SOURCE EXCERPT start
Praying for you and them, good luck. Too darn far.


----------



## LionBunn (Feb 20, 2013)

Any luck yet? Craigslist is a good place to list them. Just be cautious.


----------



## DUSTBUNNY-CLYDE (Feb 21, 2013)

no nothing yet!! she really didn't want to put them in the paper or on craigslist!! she wanted somebody with a lot of rabbit experience!! still hoping!!!


----------



## Beazle (Feb 22, 2013)

If you can arrange a bunny train to Iowa I would. I wanted a Holland Lop but dwarfs are a close second. I don't drive but my boyfriend would be pretty helpful and could get us at the very least to the border. They would be inside bunnies and well loved.


----------



## DUSTBUNNY-CLYDE (Feb 22, 2013)

I wish I could!! Iowa is really far!!


----------



## ams1786 (Mar 14, 2013)

Darn they're adorable but I couldn't do three...hopefully you find someone but Philly isn't the best place to find rabbit owners. If you're in a tight spot you could try reaching out to Luv-N-Bunns - it's a local rabbit rescue group in the 'burbs.


----------



## Kzbun (Mar 14, 2013)

They are adorable little things! I don't know if I can, but I have some friends around that area, I'll see if any of them would want them.


----------



## DUSTBUNNY-CLYDE (Mar 14, 2013)

my friend's sister going have to take them to spca in next few days since she cant find anybody to take them!!!  anybody from philly want 2 sweet little bunnies?? and hutch and supplies for free!!!


----------



## Tauntz (Mar 14, 2013)

I'm so sorry you haven't found a home for them yet! I hope you can still find them a good home. I'm too far away to take them in but I would do it if I could even on a temporary basis until a permanent home could be found for them. They are adorable. Hope someone on here is nearby & could possibly keep them & find them a permanent home if they couldn't keep them permanently.
SOURCE EXCERPT end
:: WORK TO DO ::
(a) Answer these questions from the forum thread, one line each:
(i) What site did LionBunn recommend for listing the rabbits?
(ii) What breed of rabbit had Beazle originally wanted?
(iii) How does ams1786 describe Luv-N-Bunns?
(b) Rewrite the part of the forum thread starting with "Praying for you" and going on through "Just be cautious.", with "cautious" replaced by "careful".
INFORMATION SUPPLIED start
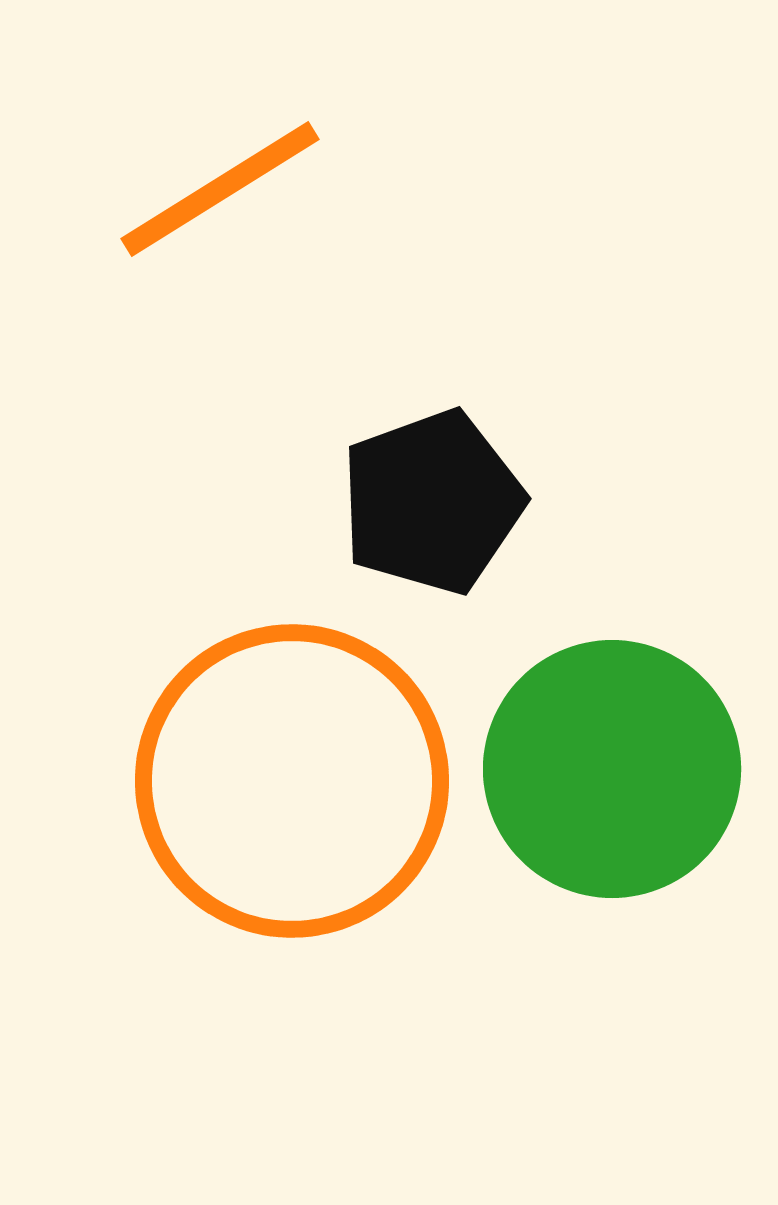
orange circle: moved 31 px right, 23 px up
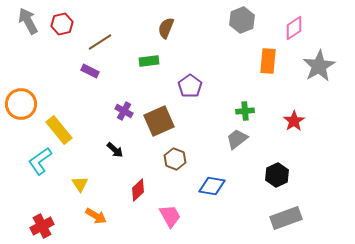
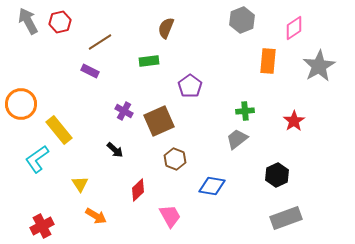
INFORMATION SUPPLIED end
:: RESPONSES ::
(a)
(i) Craigslist
(ii) A Holland Lop
(iii) A local rabbit rescue group in the 'burbs

(b)
Praying for you and them, good luck. Too darn far.


----------



## LionBunn (Feb 20, 2013)

Any luck yet? Craigslist is a good place to list them. Just be careful.